What to work on: Return all of the entries below, word for word. Omit each picture.
────────────────────────────────────────
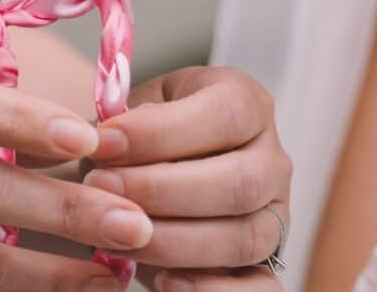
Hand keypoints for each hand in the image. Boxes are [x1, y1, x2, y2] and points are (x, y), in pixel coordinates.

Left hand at [84, 67, 291, 291]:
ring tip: (118, 235)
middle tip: (101, 187)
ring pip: (245, 237)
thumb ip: (126, 122)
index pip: (225, 114)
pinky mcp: (268, 261)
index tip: (104, 141)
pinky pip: (261, 287)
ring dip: (174, 241)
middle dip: (162, 190)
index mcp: (246, 104)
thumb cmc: (144, 135)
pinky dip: (214, 291)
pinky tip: (165, 283)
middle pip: (239, 181)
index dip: (161, 131)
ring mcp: (275, 213)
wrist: (155, 169)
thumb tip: (107, 140)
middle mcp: (272, 158)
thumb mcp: (137, 110)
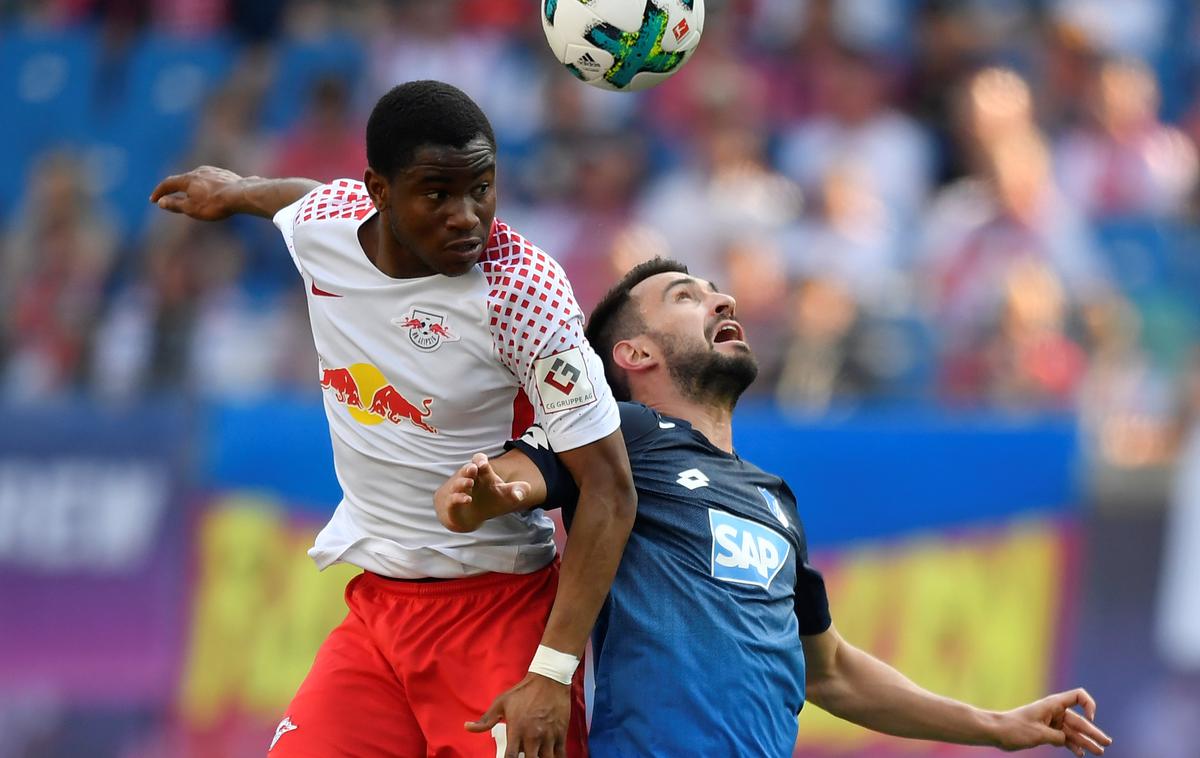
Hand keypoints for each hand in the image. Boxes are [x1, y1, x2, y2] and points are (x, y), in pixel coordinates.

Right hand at [149, 165, 244, 220]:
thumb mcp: (191, 208)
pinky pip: (211, 181)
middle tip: (171, 198)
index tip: (153, 200)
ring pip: (198, 180)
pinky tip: (212, 194)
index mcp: (187, 179)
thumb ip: (175, 204)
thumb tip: (161, 202)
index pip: (168, 183)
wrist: (242, 195)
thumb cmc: (215, 204)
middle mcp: (199, 171)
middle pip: (183, 180)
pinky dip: (206, 187)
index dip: (159, 192)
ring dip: (192, 188)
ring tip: (192, 198)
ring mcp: (213, 171)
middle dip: (176, 190)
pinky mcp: (226, 174)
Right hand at [435, 453, 530, 532]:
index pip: (479, 461)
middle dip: (470, 468)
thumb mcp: (505, 495)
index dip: (480, 460)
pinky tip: (467, 499)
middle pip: (467, 470)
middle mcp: (469, 479)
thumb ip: (517, 490)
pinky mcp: (453, 503)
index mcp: (481, 474)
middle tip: (474, 468)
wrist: (469, 515)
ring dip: (463, 482)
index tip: (483, 464)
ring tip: (469, 483)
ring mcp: (459, 491)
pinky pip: (453, 499)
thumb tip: (527, 488)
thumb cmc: (488, 499)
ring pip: (458, 483)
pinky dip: (459, 498)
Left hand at [465, 672, 568, 757]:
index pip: (510, 757)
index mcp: (517, 730)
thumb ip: (485, 720)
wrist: (549, 679)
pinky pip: (561, 755)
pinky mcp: (561, 734)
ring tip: (536, 756)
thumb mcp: (501, 703)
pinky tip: (550, 757)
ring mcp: (549, 736)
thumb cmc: (524, 691)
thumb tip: (468, 727)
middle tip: (523, 756)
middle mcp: (533, 736)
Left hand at [992, 688, 1111, 755]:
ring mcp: (1051, 722)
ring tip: (1099, 752)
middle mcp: (1054, 712)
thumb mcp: (1039, 734)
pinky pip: (1064, 738)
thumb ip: (1058, 737)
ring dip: (1085, 742)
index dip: (1089, 705)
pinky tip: (1080, 754)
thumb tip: (1067, 740)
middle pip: (1079, 720)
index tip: (1091, 718)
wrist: (997, 732)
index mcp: (1053, 705)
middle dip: (1093, 732)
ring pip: (1073, 732)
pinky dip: (1072, 746)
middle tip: (1107, 743)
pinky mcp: (1046, 732)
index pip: (1078, 696)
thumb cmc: (1015, 728)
────────────────────────────────────────
Result for this exercise:
Hand keypoints for each hand in the image. Boxes are [x1, y1, x2, y2] and points are (x, y), in pixel coordinates.

Left hand at [84, 67, 291, 291]:
ring tip: (118, 235)
middle tip: (101, 187)
ring pip: (245, 237)
thumb ip: (126, 122)
index pip: (225, 114)
pinky mcp: (268, 261)
index tip: (104, 141)
pinky pip: (261, 287)
ring dip: (174, 241)
middle dip: (162, 190)
index mcp: (246, 104)
thumb cmc: (144, 135)
pinky dip: (214, 291)
pinky tip: (165, 283)
middle pip: (239, 181)
index dip: (161, 131)
ring mcp: (275, 213)
wrist: (155, 169)
thumb tip: (107, 140)
middle mcp: (272, 158)
thumb mcp: (137, 110)
Hand keypoints for each hand in the image. Boxes are [x1, y1, x2, y2] and points are (x, y), in pixel coordinates.

Right hand at [149, 165, 244, 220]:
thumb mcp: (191, 208)
pinky pip: (211, 181)
middle tip: (171, 198)
index tip: (153, 200)
ring pip: (198, 180)
pinky tip: (212, 194)
index mcp: (187, 179)
thumb ip: (175, 204)
thumb tip: (161, 202)
index pip: (168, 183)
wrist: (242, 195)
thumb cmc: (215, 204)
middle mcp: (199, 171)
middle pip: (183, 180)
pinky dip: (206, 187)
index dip: (159, 192)
ring dip: (192, 188)
ring tip: (192, 198)
ring mcp: (213, 171)
middle dip: (176, 190)
pinky mcp: (226, 174)
Right hand at [435, 453, 530, 532]:
index pip: (479, 461)
middle dip: (470, 468)
thumb mcp: (505, 495)
index dip: (480, 460)
pinky tip: (467, 499)
middle pip: (467, 470)
middle mcp: (469, 479)
thumb ip: (517, 490)
pinky mcp: (453, 503)
index mcp: (481, 474)
middle tip: (474, 468)
wrist: (469, 515)
ring dip: (463, 482)
index tip: (483, 464)
ring tip: (469, 483)
ring mcp: (459, 491)
pinky pip: (453, 499)
thumb tip: (527, 488)
thumb cmc: (488, 499)
ring pip: (458, 483)
pinky dip: (459, 498)
Left hand at [465, 672, 568, 757]:
index pip: (510, 757)
index mcp: (517, 730)
thumb ip: (485, 720)
wrist: (549, 679)
pinky pip: (561, 755)
pinky mcp: (561, 734)
ring tip: (536, 756)
thumb mcp: (501, 703)
pinky tip: (550, 757)
ring mcp: (549, 736)
thumb cmc: (524, 691)
thumb tip: (468, 727)
middle tip: (523, 756)
middle mcp: (533, 736)
Left hand at [992, 688, 1111, 755]:
ring mcp: (1051, 722)
ring tip: (1099, 752)
middle mcp: (1054, 712)
thumb mcp: (1039, 734)
pinky pip: (1064, 738)
thumb ip: (1058, 737)
ring dip: (1085, 742)
index dip: (1089, 705)
pinky tip: (1080, 754)
thumb tip: (1067, 740)
middle pip: (1079, 720)
index tip: (1091, 718)
wrist: (997, 732)
index mcp: (1053, 705)
middle dip: (1093, 732)
ring pip: (1073, 732)
pinky dip: (1072, 746)
middle tip: (1107, 743)
pinky mcp: (1046, 732)
index pip: (1078, 696)
thumb cmc: (1015, 728)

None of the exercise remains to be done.